VOTRE CONSIGNE →
Répondez à ces questions sur l'article consacré à l'hymne diffusé à Carpentras :
1. Quel jour le parquet a-t-il ouvert son enquête ?
2. Pour quel motif le maire compte-t-il porter plainte ?
3. Selon le président de RTV FM, qui a ajouté le morceau ?

Le parquet de Carpentras a décidé d'ouvrir, le dimanche 10 mai, une enquête pour "provocation à la haine" suite à la diffusion controversée de l'hymne vichyste "Maréchal, nous voilà !" lors des cérémonies commémoratives du 8 mai 1945. Selon le parquet, cette démarche a été prise "de sa propre initiative", n'ayant reçu jusqu'à présent aucune plainte formelle.
Hervé de Lépinau, maire Rassemblement national de la ville, a exprimé son indignation et son intention de porter plainte pour "malveillance". Ce chant, rendant hommage à Philippe Pétain, figure emblématique du régime collaborationniste de Vichy entre 1940 et 1944, a été diffusé depuis des haut-parleurs du centre-ville, en décalage avec d'autres chansons célébrant la Libération.
Alain Giraudi, président de RTV FM, la radio associative en charge de l'animation musicale, a précisé à l'AFP que la mairie n'était pas responsable de cette situation. "C'est un technicien qui a ajouté ce morceau par mégarde", a-t-il déclaré, tentant de dédramatiser l'incident qui a suscité des réactions vives dans la communauté.
Les avis sont partagés sur les réseaux sociaux, où plusieurs citoyens ont dénoncé cette diffusions, tandis que d'autres critiquent la polarisation de ce sujet sensible. Certains experts en histoire de France s'interrogent sur le risque de banalisation de ces références historiques dans le contexte actuel.
Ce nouvel incident met en lumière la tension croissante autour de la mémoire et de l'identité nationale, surtout dans une ville qui a récemment vu un changement radical de sa direction politique.

(Entrées du jeu de données)
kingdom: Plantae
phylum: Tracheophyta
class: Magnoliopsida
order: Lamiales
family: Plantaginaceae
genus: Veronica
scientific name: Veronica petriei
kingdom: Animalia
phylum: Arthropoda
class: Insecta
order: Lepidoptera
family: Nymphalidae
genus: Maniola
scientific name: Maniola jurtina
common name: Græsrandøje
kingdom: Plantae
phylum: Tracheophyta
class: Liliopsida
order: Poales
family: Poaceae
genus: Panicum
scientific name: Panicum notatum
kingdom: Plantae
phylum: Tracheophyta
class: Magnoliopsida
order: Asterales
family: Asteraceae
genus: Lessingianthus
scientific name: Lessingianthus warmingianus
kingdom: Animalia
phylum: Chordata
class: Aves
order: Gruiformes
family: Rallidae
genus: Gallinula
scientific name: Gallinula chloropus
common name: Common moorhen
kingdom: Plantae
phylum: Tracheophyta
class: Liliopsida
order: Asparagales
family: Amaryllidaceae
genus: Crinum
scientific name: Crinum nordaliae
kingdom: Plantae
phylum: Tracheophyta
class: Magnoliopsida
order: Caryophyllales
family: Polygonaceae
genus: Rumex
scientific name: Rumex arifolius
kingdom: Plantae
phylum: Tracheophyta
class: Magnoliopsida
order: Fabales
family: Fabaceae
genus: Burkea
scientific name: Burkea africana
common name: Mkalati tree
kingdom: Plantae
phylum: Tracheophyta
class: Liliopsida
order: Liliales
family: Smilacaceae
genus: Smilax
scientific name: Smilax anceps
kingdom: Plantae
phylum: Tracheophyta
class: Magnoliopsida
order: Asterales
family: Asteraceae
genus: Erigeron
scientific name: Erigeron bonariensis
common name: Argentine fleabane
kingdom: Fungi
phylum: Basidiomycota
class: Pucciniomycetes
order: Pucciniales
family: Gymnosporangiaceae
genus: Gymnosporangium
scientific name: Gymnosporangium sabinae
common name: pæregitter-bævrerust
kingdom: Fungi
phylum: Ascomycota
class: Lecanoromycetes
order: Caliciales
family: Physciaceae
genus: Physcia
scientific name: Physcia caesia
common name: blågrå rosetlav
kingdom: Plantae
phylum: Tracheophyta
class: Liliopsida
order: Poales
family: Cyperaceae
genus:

VOTRE RÉPONSE →
1. Le dimanche 10 mai.
2. Pour « malveillance ».
3. Un technicien, par mégarde.